The reason that Star Trek never works when it takes itself and its own pretenses too seriously is that Star Trek, at a fundamental level, is ridiculous and unsustainable. It's military science fiction that, because of its commitment to utopianism, can only ever work when it's not being militaristic or exploring military themes. It's scripted drama that can't be dramatic, at least not in an Aristotelian sense. Star Trek is a walking paradox. The way forward for Star Trek: The Next Generation is to embrace its own contradictions, acknowledge it with a campy little wink and a smile and let its hair down. There's a multiverse of infinite possibility open to us, and in at least one of them Star Trek has to respect women.

4 comments:

  1. Well.... I love a good redemptive reading, but I would argue that in addition to 'men hating it', you can add to that column 'anyone who's Scottish, partly Scottish or has ever been to Scotland or heard a Scottish accent'. :) For me (my mum's Scottish and I lived in Scotland for years) it's like the 'trying to listen to Daphne in Frasier' syndrome.
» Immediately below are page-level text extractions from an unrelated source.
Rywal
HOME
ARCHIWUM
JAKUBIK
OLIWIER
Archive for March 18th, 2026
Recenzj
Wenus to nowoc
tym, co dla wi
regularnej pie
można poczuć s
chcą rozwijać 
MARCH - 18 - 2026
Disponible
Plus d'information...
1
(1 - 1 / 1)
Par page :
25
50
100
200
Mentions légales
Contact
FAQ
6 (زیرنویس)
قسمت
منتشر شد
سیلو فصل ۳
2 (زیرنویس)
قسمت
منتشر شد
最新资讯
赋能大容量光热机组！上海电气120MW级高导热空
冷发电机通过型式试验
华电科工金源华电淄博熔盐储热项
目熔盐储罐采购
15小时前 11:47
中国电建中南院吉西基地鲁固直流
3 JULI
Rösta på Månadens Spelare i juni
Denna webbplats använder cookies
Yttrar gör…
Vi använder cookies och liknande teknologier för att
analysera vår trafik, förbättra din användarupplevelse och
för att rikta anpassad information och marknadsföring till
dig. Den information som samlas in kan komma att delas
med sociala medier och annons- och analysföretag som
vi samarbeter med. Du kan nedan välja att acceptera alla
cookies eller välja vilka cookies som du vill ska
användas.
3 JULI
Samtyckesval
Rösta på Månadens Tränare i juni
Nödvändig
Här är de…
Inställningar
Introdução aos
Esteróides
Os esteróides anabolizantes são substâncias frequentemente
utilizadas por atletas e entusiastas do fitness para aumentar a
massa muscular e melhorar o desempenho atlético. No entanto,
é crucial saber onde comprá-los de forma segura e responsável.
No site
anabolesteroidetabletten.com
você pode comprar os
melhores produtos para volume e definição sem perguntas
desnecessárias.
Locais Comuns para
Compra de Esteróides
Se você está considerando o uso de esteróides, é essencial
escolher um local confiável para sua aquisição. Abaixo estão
    I get your point about Picard's 'pastiche' observations though. Does this make Sub Rosa akin to one of the original series 'roman/gangster planet' outings? It's just that here we're doing a gothic melodrama ('female') genre rather than a period adventure ('male') genre?

    ReplyDelete
    Replies
    1. Yes.

      That was the argument I was trying to hedge against with my observation that Captain Picard points out the planet's artificiality: This isn't Scotland or even anywhere near a remotely realistic recreation of Scotland: Its the Spooky Dark and Spooky Setting of a Gothic romance bodice-ripper brought to life with a sign that says "Welcome to Scotland" written in crayon.

      Delete
  2. This episode also aired in the context of The Witching Hour, the first book in Anne Rice's "Mayfair Witches" cycle, and Ronin struck me as a fairly close counterpart of Rowan Mayfair's demon-lover Lasher. In other words, "Sub Rosa" is a genre collision of the sort that Phil Sandifer has often pointed out Doctor Who doing (the sort, indeed, that he considers it to be based on). Because Ronin is the interloper, and because the narrative is on Beverly's side (but I repeat myself), he ultimately has to fail where Lasher succeeded.

    ReplyDelete
  3. Beautiful story.

    I'm Scottish and I love it! I don't mind in any way at all that this is a cartoon image of Scotland as we have established that all versions of stories are possible, and we know that this isn't set in Scotland or on Earth anyway.

    Good points about the Anne Rice books and Lasher above.

    Genre collision - Star Trek at it's best.